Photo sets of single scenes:
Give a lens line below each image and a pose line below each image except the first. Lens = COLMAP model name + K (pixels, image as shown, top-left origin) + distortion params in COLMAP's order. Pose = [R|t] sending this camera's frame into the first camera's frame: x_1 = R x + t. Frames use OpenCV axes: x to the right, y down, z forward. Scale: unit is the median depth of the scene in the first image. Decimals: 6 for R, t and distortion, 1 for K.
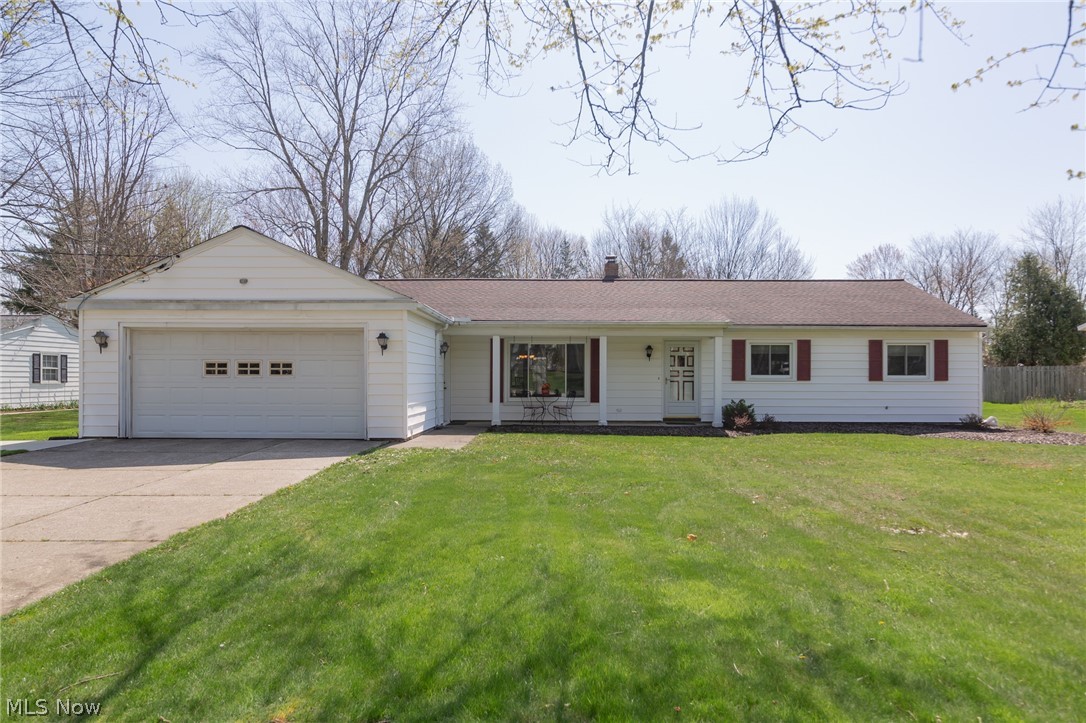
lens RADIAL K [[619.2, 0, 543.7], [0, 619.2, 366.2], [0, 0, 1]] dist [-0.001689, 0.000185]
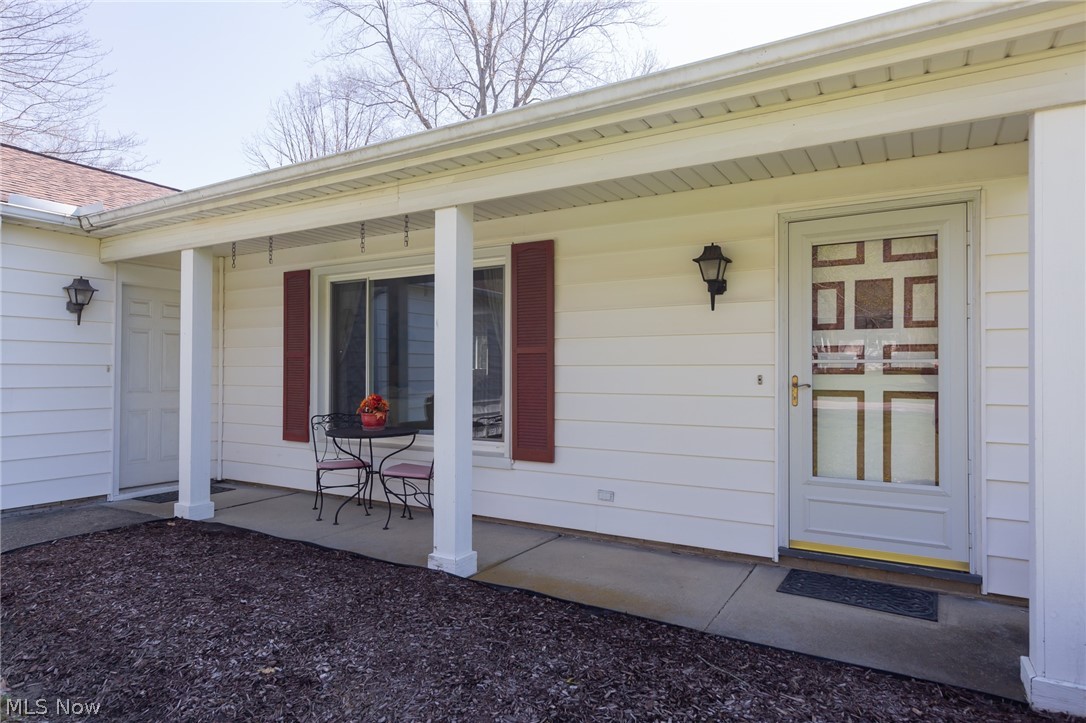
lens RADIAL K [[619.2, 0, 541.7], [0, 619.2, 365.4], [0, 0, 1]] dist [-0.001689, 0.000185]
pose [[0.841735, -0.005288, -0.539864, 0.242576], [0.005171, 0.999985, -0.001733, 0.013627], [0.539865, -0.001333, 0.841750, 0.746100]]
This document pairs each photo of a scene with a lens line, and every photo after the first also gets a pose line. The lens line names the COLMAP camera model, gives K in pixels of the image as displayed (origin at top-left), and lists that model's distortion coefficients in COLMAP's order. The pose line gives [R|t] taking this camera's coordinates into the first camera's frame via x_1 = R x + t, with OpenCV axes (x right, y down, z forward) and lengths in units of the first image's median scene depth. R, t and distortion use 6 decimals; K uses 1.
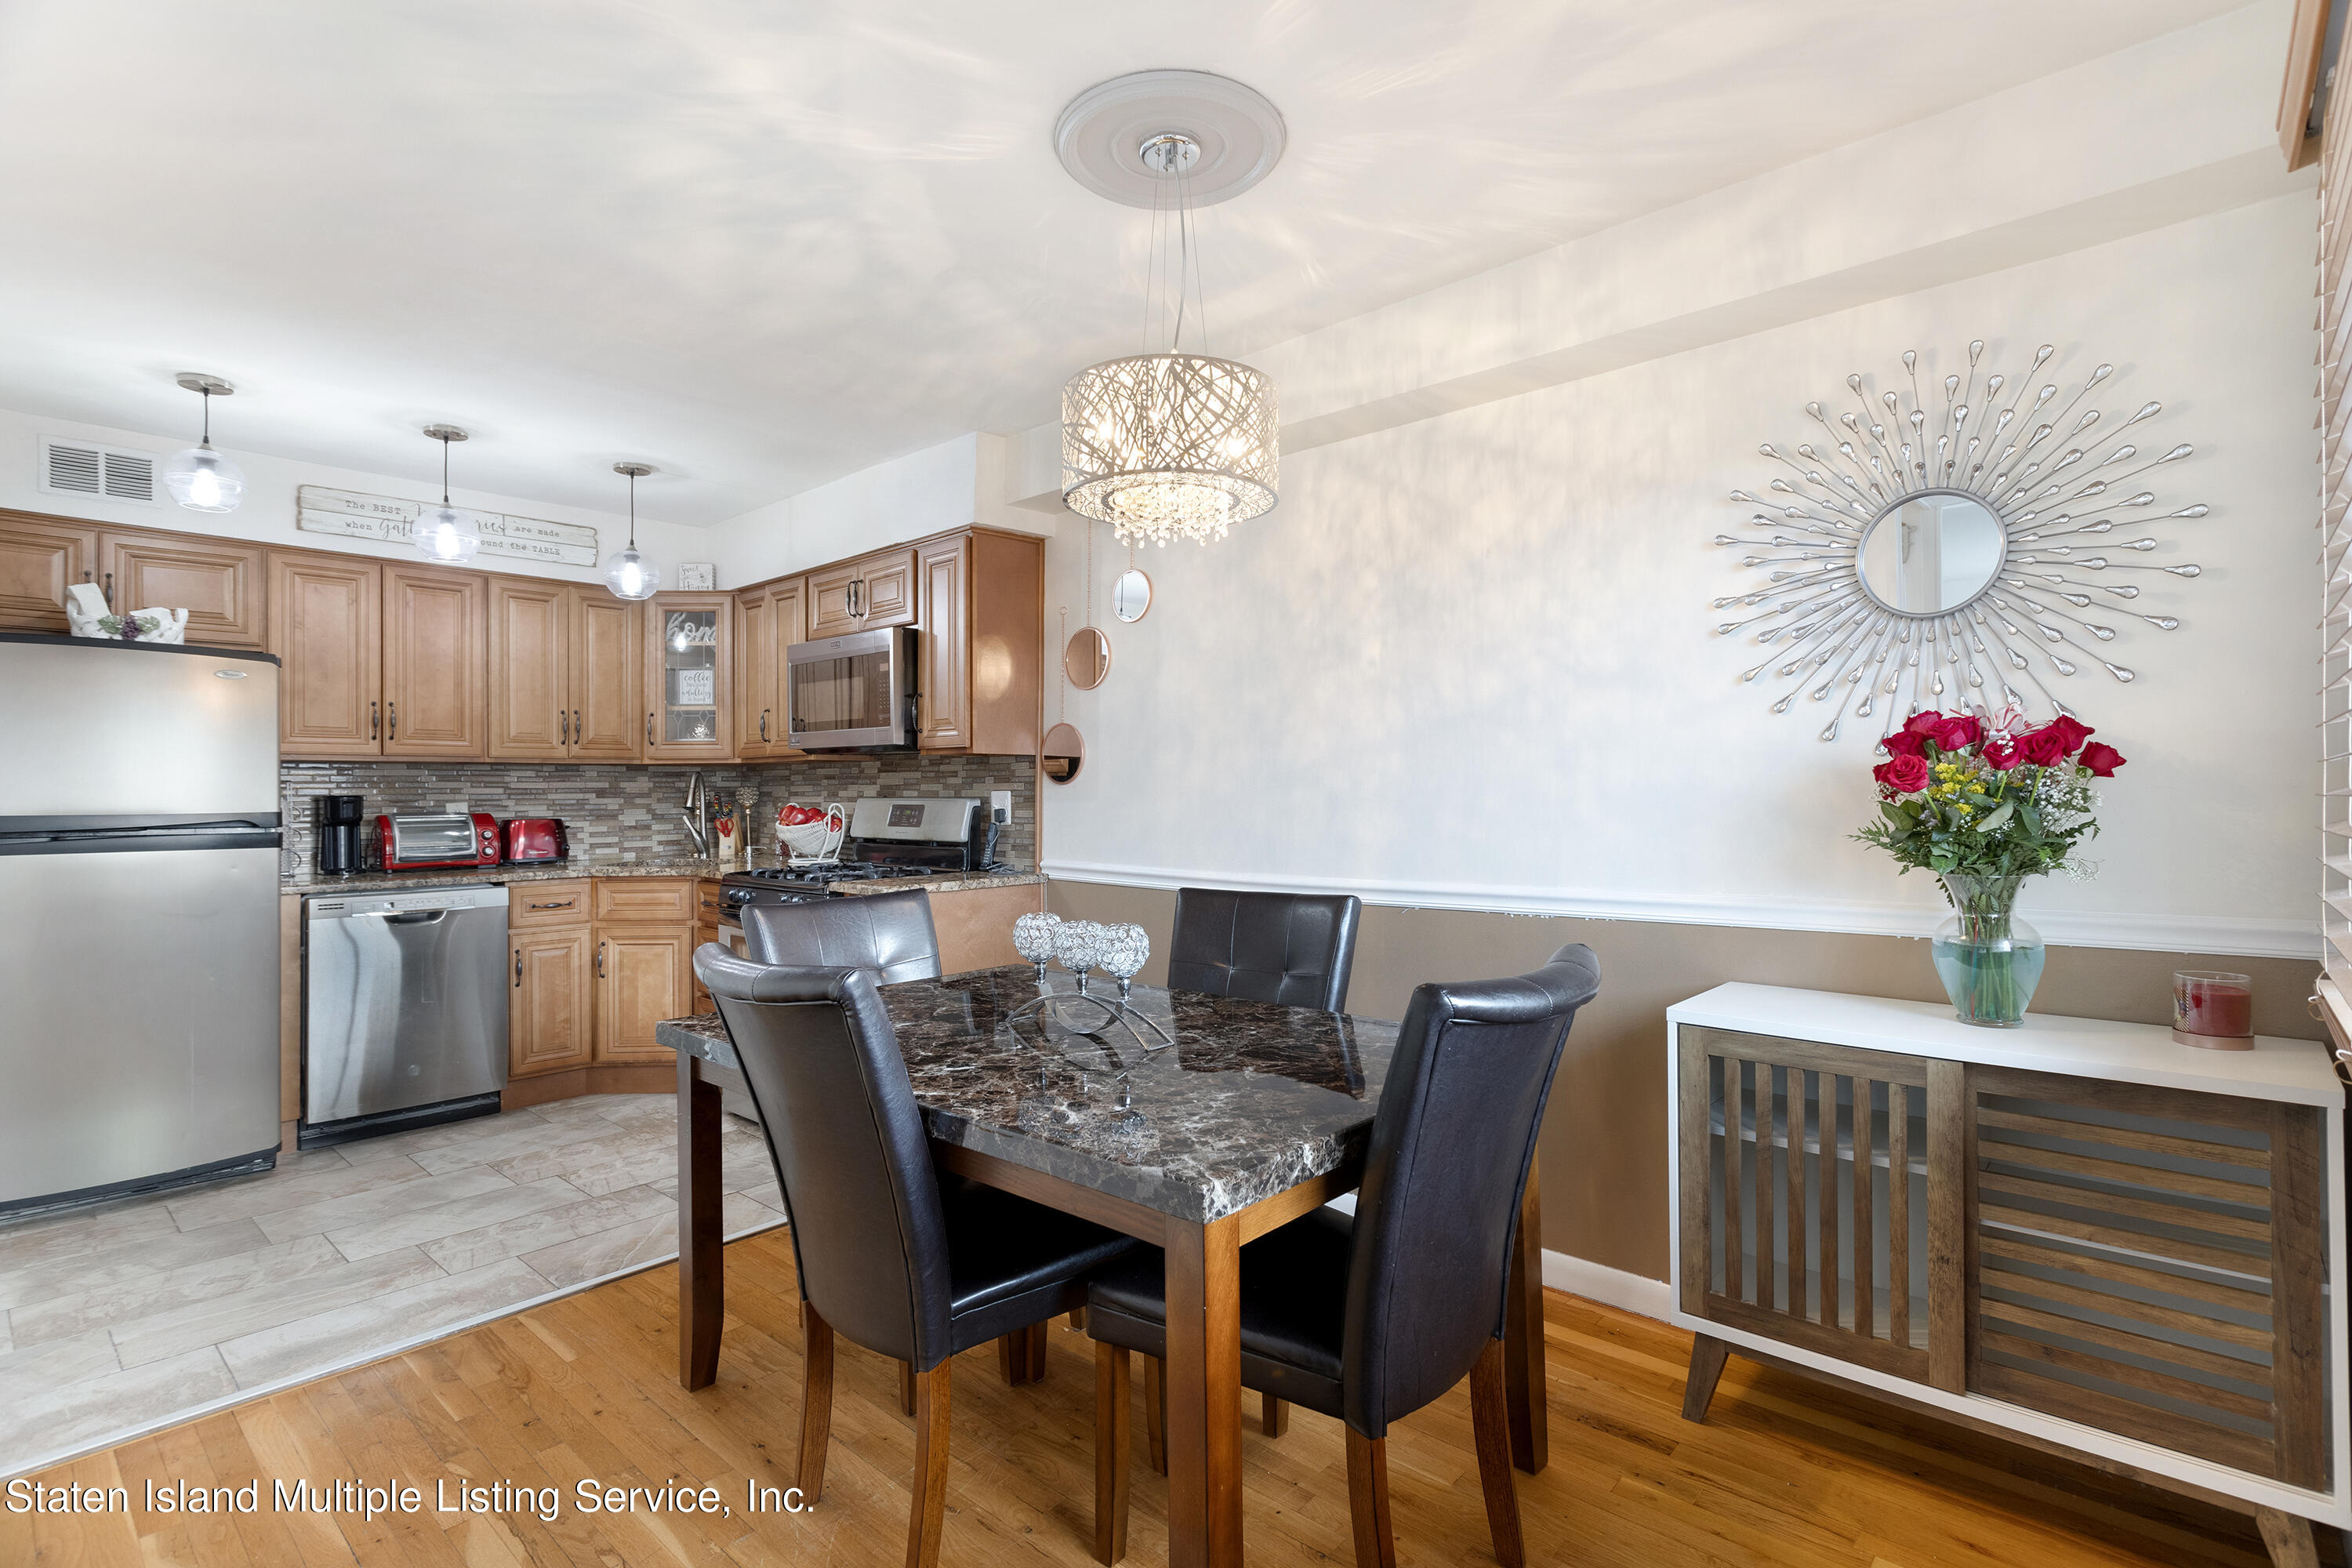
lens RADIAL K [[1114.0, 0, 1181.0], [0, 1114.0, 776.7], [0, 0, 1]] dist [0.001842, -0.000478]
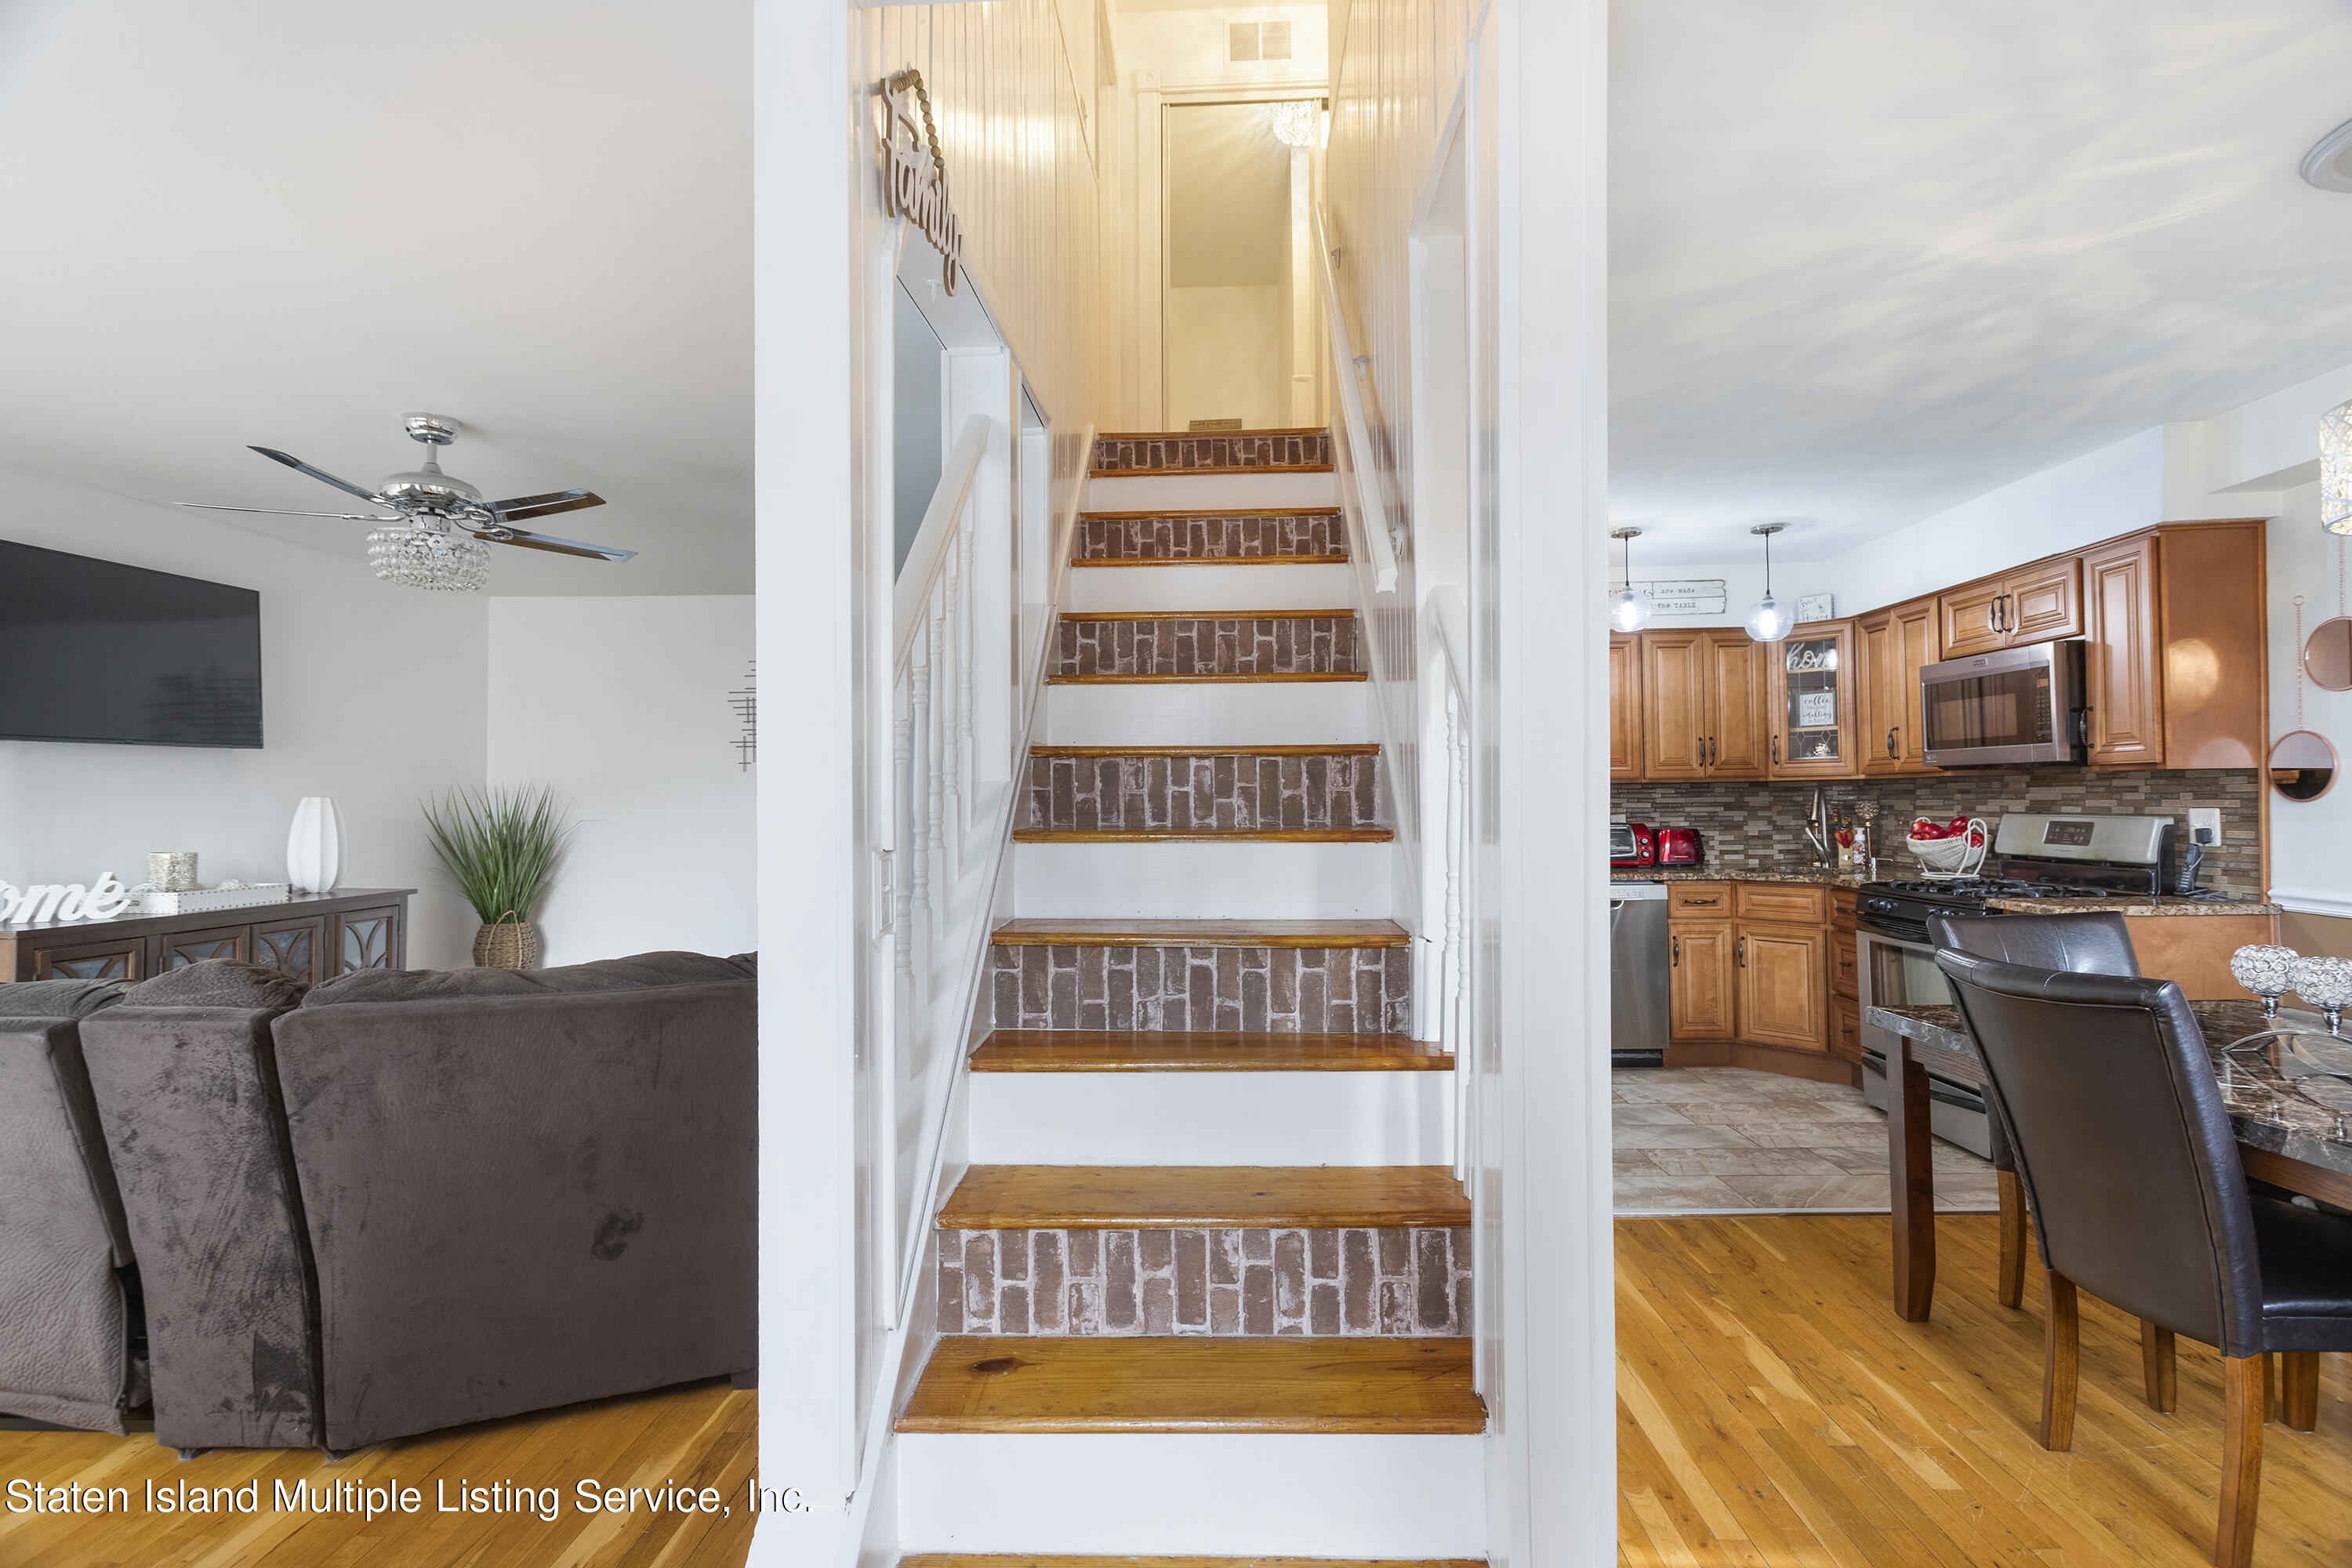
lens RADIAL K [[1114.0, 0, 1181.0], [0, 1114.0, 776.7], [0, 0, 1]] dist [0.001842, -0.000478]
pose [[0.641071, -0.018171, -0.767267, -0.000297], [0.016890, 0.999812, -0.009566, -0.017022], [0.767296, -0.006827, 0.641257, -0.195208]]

ASSIGNMENT.
Output the entries verbatim, skipping images.

RESULT BELOW.
Give a lens line below each image and a pose line below each image except the first. Lens = COLMAP model name + K (pixels, image as shown, top-left origin) + distortion params in COLMAP's order. Pose = [R|t] sending this camera's frame into the first camera's frame: x_1 = R x + t. Frames use OpenCV axes: x to the right, y down, z forward. Scale: unit is the median depth of the scene in the first image. Decimals: 6 for R, t and distortion, 1 for K.
lens RADIAL K [[619.2, 0, 543.7], [0, 619.2, 366.2], [0, 0, 1]] dist [-0.001689, 0.000185]
lens RADIAL K [[619.2, 0, 541.7], [0, 619.2, 365.4], [0, 0, 1]] dist [-0.001689, 0.000185]
pose [[0.841735, -0.005288, -0.539864, 0.242576], [0.005171, 0.999985, -0.001733, 0.013627], [0.539865, -0.001333, 0.841750, 0.746100]]
This document pairs each photo of a scene with a lens line, and every photo after the first also gets a pose line. The lens line names the COLMAP camera model, gives K in pixels of the image as displayed (origin at top-left), and lists that model's distortion coefficients in COLMAP's order. The pose line gives [R|t] taking this camera's coordinates into the first camera's frame via x_1 = R x + t, with OpenCV axes (x right, y down, z forward) and lengths in units of the first image's median scene depth. R, t and distortion use 6 decimals; K uses 1.
lens RADIAL K [[1114.0, 0, 1181.0], [0, 1114.0, 776.7], [0, 0, 1]] dist [0.001842, -0.000478]
lens RADIAL K [[1114.0, 0, 1181.0], [0, 1114.0, 776.7], [0, 0, 1]] dist [0.001842, -0.000478]
pose [[0.641071, -0.018171, -0.767267, -0.000297], [0.016890, 0.999812, -0.009566, -0.017022], [0.767296, -0.006827, 0.641257, -0.195208]]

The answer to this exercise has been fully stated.